To me the main issue is that investors are not aware of these limitations and will keep pouring money into this way beyond everyone's breaking point. But really that's a failing of the world's economic system, which relies too much on their whims.

Yes, maybe in a decade all of the most popular LLM are dropped because lack of income. Only companies that learned how to use their own models and local optimized software using very specific hardware could still run them for very specific tasks
> I don’t think there are any genuinely new capabilities that AI agents would need in order to take my job. They’d just have to get better and more reliable at doing the things they can already do.

The "just" here is minimizing what has been the crux of the problem for the past ~5 years.

This technology has been capable of producing code all this time. The end result has been improving due to massive scaling efforts, and some relatively trivial engineering ("reasoning", "agents", etc.).

And yet reliability is still a massive problem. The tools still hallucinate, still lead the user in dead-end directions, and still do so confidently and randomly, without any discernible reason. Expert users are able to guide them to a certain extent, but whether the prompting incantation is done manually or via the trendy Markdown file of the week, it's all guesswork based on feelings and anecdata.

I'm personally not too worried about being replaced by these tools, even though my skillset is nothing remarkable. My opportunities might shrink, but this is a two-way street. Companies that use "AI" indiscriminately don't interest me either. The demand for quality human work and ingenuity will always exist, even within a sea of mediocrity.

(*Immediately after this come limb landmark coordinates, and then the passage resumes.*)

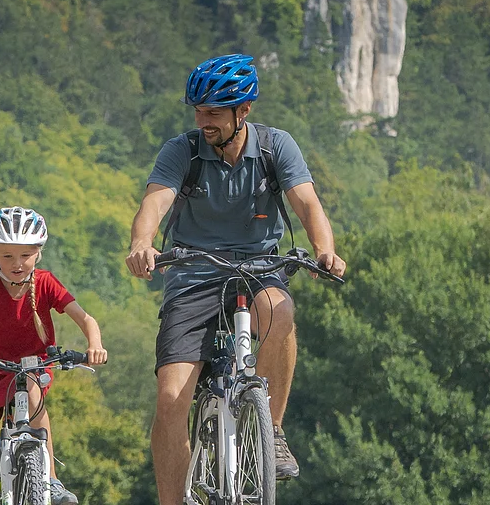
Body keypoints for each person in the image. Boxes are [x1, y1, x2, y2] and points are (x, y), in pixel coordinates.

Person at [124, 53, 348, 504]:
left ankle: (273, 429)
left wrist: (325, 248)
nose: (202, 120)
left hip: (258, 268)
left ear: (243, 111)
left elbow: (306, 202)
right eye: (198, 111)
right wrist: (142, 243)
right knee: (170, 401)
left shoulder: (274, 146)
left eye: (213, 113)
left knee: (280, 311)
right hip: (192, 275)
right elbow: (154, 202)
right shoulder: (181, 151)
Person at [0, 207, 110, 505]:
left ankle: (50, 481)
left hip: (32, 367)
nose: (17, 264)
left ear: (38, 254)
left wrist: (95, 344)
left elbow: (85, 318)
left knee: (37, 403)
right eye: (8, 256)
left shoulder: (45, 282)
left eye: (25, 255)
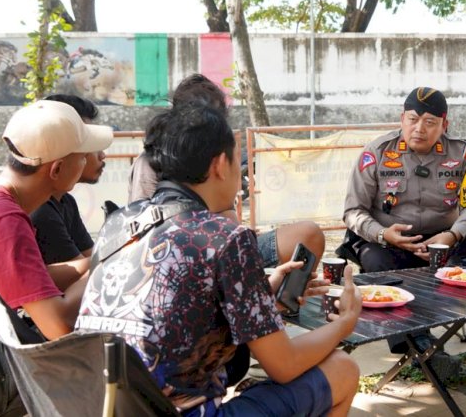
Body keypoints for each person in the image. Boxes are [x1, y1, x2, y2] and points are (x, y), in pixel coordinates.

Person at [77, 103, 362, 417]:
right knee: (343, 369)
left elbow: (175, 314)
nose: (241, 175)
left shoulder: (118, 224)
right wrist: (344, 324)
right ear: (219, 164)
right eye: (238, 159)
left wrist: (262, 295)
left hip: (102, 407)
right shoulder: (225, 236)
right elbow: (285, 365)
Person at [0, 100, 113, 416]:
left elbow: (28, 280)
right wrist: (108, 266)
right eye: (82, 157)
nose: (87, 162)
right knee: (101, 371)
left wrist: (93, 262)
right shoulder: (5, 220)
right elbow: (58, 327)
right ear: (56, 169)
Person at [342, 86, 466, 354]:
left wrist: (452, 235)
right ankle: (413, 340)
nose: (419, 129)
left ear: (445, 124)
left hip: (442, 244)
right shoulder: (377, 152)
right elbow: (353, 211)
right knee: (375, 260)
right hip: (388, 244)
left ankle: (441, 312)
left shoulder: (462, 154)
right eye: (412, 119)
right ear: (402, 119)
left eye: (430, 122)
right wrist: (383, 234)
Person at [128, 73, 325, 268]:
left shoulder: (217, 157)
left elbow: (231, 223)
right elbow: (142, 235)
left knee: (308, 234)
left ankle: (282, 291)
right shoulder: (152, 160)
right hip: (176, 256)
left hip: (224, 245)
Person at [31, 95, 107, 269]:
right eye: (88, 144)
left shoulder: (65, 201)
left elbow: (90, 257)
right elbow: (85, 271)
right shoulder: (40, 211)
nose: (102, 155)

I'm much more concerned with the societal impact of the mountains of shoddy software being produced, deployed into increasingly more critical infrastructure, and put into hands of incompetent and malicious people. There is very little thought and discussion on this topic, let alone any guardrails. "AI" companies are now attracting governments and advertisers, both full of malicious and incompetent people. The next decade is going to be interesting, that's for sure.